I’m lucky in that I’m primarily a full time student. In theory how I spend my days should be easy to explain. In practice after six years pursuing my university education, when the norm is three, it is getting harder and harder.
I think there are two issues here. Firstly the idea of being paid to study is difficult to get across (and you John Leschinski, imagine being paid to design websites. How extraordinary!). Secondly, the longer I spend in university the more specialised my area of expertise becomes.
It is rare that people understand what it is we do. Then, even after lengthy explanation (filled with many ummm’s and ahhh’s from us as we try and dumb down our descriptions) we have to get across the notion that we can even make a prosperous and fulfilling career out of what we do.
I wish you luck. Though if your family is anything like mine it won’t be enough
JamieO | December 15th, 2007 at 9:55 pm #
If you want to appear all wise and stoic, you could memorize this passage which is a Yiddish proverb about Foolish Behaviour but told in such a way that you could re-use it to challenge your families’ perception that working by the clock is the best way to use your time on this planet. You know…. ‘eff with ‘em a bit.
“A fool has a fine world.”
The harder we strive to avoid working, the more flak we take from the unenlightened majority who actually think that work is important. We Men Who Do Next to Nothing know that although the grasshopper and the ant lead very different lives - one a creature of leisure, the other a creature of endless toil - they come to the same end, either squashed under somebody’s boot or fried by a kid with a magnifying glass.
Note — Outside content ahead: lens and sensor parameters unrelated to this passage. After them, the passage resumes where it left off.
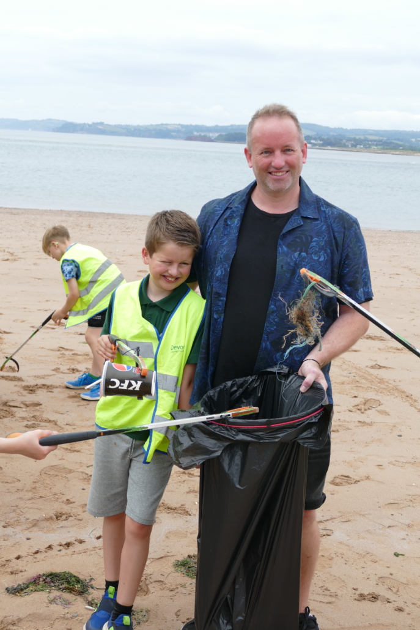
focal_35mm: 50
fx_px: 875
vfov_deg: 39.6
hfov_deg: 27.0
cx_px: 210
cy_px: 315
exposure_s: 1/800
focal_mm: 18.17
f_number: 3.3
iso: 125
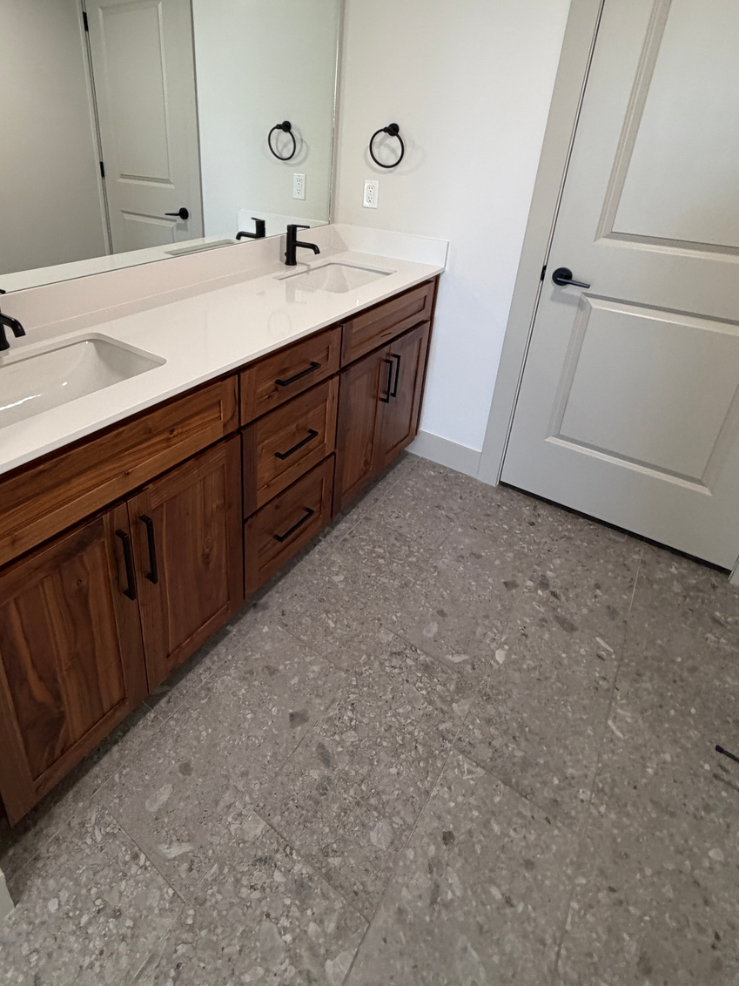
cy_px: 352
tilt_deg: -23.2
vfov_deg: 82.6
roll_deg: -0.2
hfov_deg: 68.0
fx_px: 541
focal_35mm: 19
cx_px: 298
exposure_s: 1/120
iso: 250
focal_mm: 2.22
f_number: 2.2
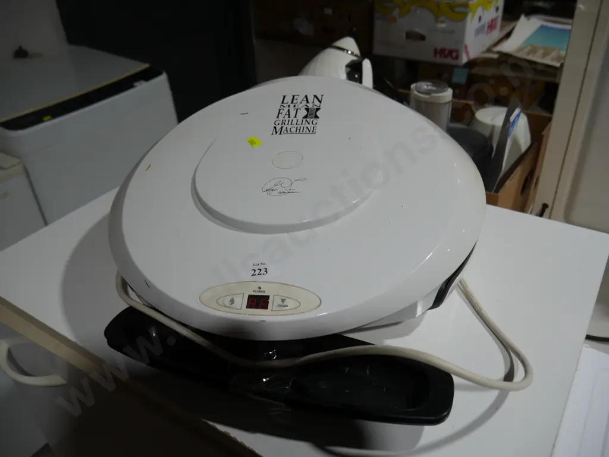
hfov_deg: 63.4
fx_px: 493
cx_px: 304
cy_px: 228
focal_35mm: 28
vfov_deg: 49.8
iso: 200
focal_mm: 14
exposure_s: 1/160
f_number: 4
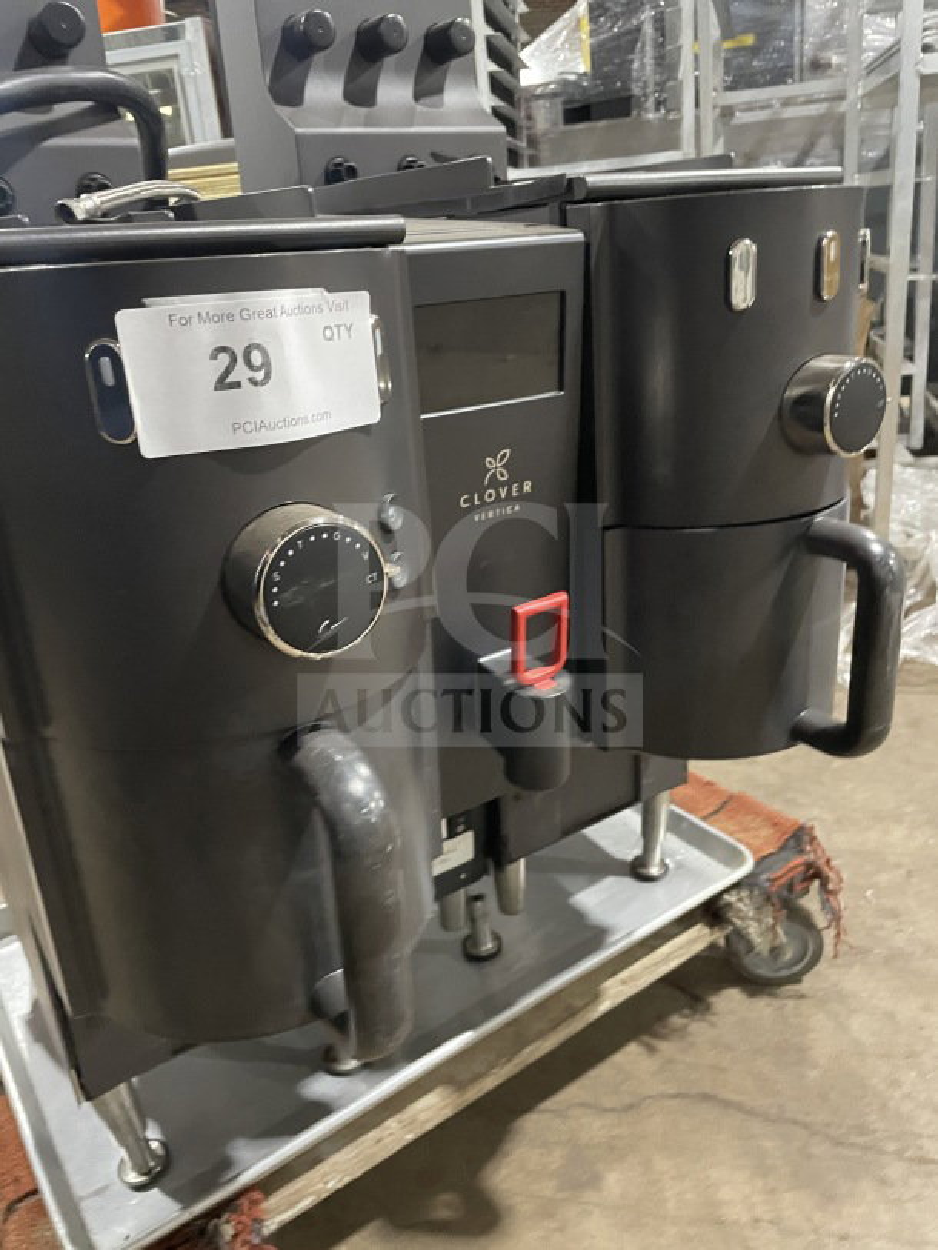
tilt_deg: -18.2
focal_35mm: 26
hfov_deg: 53.1
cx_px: 469
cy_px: 625
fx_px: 939
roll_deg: +5.4
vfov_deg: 67.3
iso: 500
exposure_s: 1/45
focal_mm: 4.2
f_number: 1.6
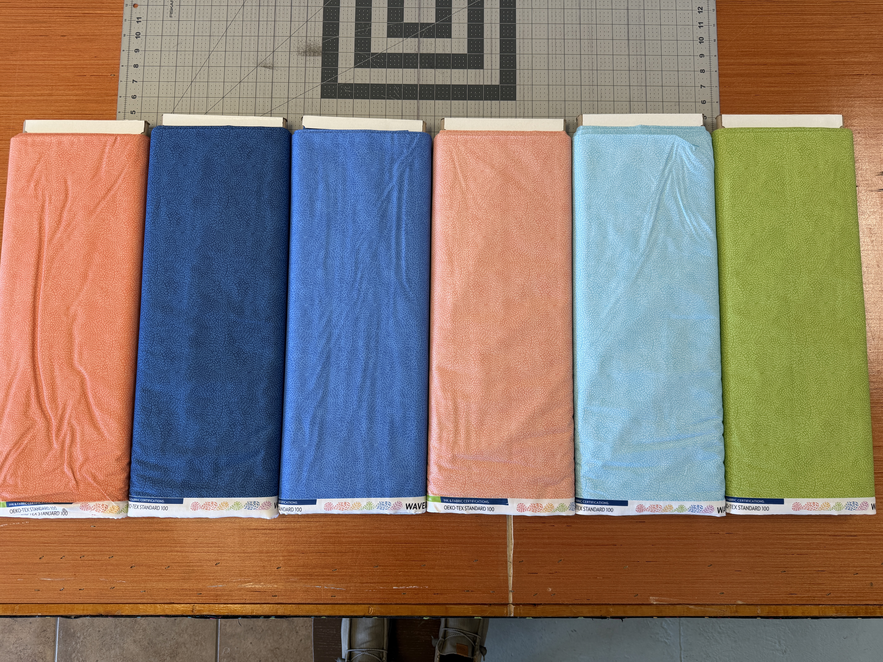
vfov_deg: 56.8
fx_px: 612
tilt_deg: -83.2
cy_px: 331
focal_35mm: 24
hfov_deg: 71.6
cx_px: 442
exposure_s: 1/120
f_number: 1.78
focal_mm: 6.76
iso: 80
So why work so hard? Why work at all?
So some people call us fools. Why? Because we don’t have a six-figure salary, a stock portfolio, or furniture in our apartment? But while we’re gorging on Little Debbie cakes and perusing the new swimsuit edition, what are all those wise guys doing? They’re working. So we must ask ourselves: ourselves: Who is the fool, and who is the wise man?
The moral of the story, “What good is furniture if you’re too busy to sit on it?”